L’avenir nous le dira. Depuis des décennies, le rendement des néons, dans les locaux professionnels, est cinq fois meilleur que celui des ampoules à incandescence. Ce n’est que depuis peu que le rendement des LED est devenu légèrement supérieur à celui des néons. S’il est judicieux de remplacer des ampoules à incandescence par des LED sur le plan énergétique, ce n’est pas encore le cas pour les néons. L’avantage des LED, c’est qu’elles permettent de créer des sources plus plates et d’une plus grande longévité, ce qui ouvre de nouvelles possibilités d’aménagement.

Habitats, musées, le plus grand immeuble de Suisse : votre bureau d’architecture Gigon / Guyer est très créatif. Vous reste-t-il encore des rêves ?

Bien sûr ! Nous rêvons à des projets … des bibliothèques, des écoles, d’autres musées, mais aussi de nouveaux habitats et bureaux. Nous ne sommes pas vraiment sélectifs en ce qui concerne le type de bâtiment. Ce qui nous importe, c’est d’établir des relations de confiance avec les maîtres d’ouvrage. Car construire, c’est comme escalader ensemble une montagne. Tout doit concorder, et pas uniquement l’architecture, les coûts ou les délais. L’essentiel, c’est que les occupants se sentent bien dans leur nouvel espace.

UBS dans la lumière

Quand UBS transforme ses 280 agences en Suisse, elle optimise également leur efficacité énergétique. Ainsi le concept de l’éclairage est basé sur des sources lumineuses LED respectant les prescriptions du label Minergie. L’agence de Davos bénéficie d’un système d’éclairage spécifique pour l’intérieur et l’extérieur. Pour le nouveau bâtiment UBS situé à l’Europaallee à Zurich, des spécialistes de Regent ont conçu des lampadaires efficaces en termes d’énergie. Une commande automatique réagit à la lumière du jour et à la présence de collaborateurs.

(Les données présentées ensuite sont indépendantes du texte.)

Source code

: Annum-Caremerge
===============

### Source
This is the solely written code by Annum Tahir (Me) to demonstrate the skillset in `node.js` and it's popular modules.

Situation du marché : prix des maisons

La hausse des prix des maisons individuelles se poursuit avec une tendance au tassement. Par rapport à 2013, ces prix n’ont augmenté que de 2,4 % au 3e trimestre 2014. Les hausses les plus fortes ont été observées pour des maisons individuelles en Suisse orientale (5,8 %) et en Suisse méridionale (4,7 %). Par rapport à 2013, les prix n’ont chuté que sur l’Arc lémanique (–1,8 %), la région la plus chère de Suisse. En comparaison du trimestre précédent, la situation est toute autre. Les prix pour des maisons individuelles ont diminué presque partout, à l’exception des régions de Suisse orientale et de Berne. Cette croissance plus faible est le résultat du durcissement des règlementations sur le marché hypothécaire ainsi que du niveau des prix, ressenti comme trop élevé par endroit.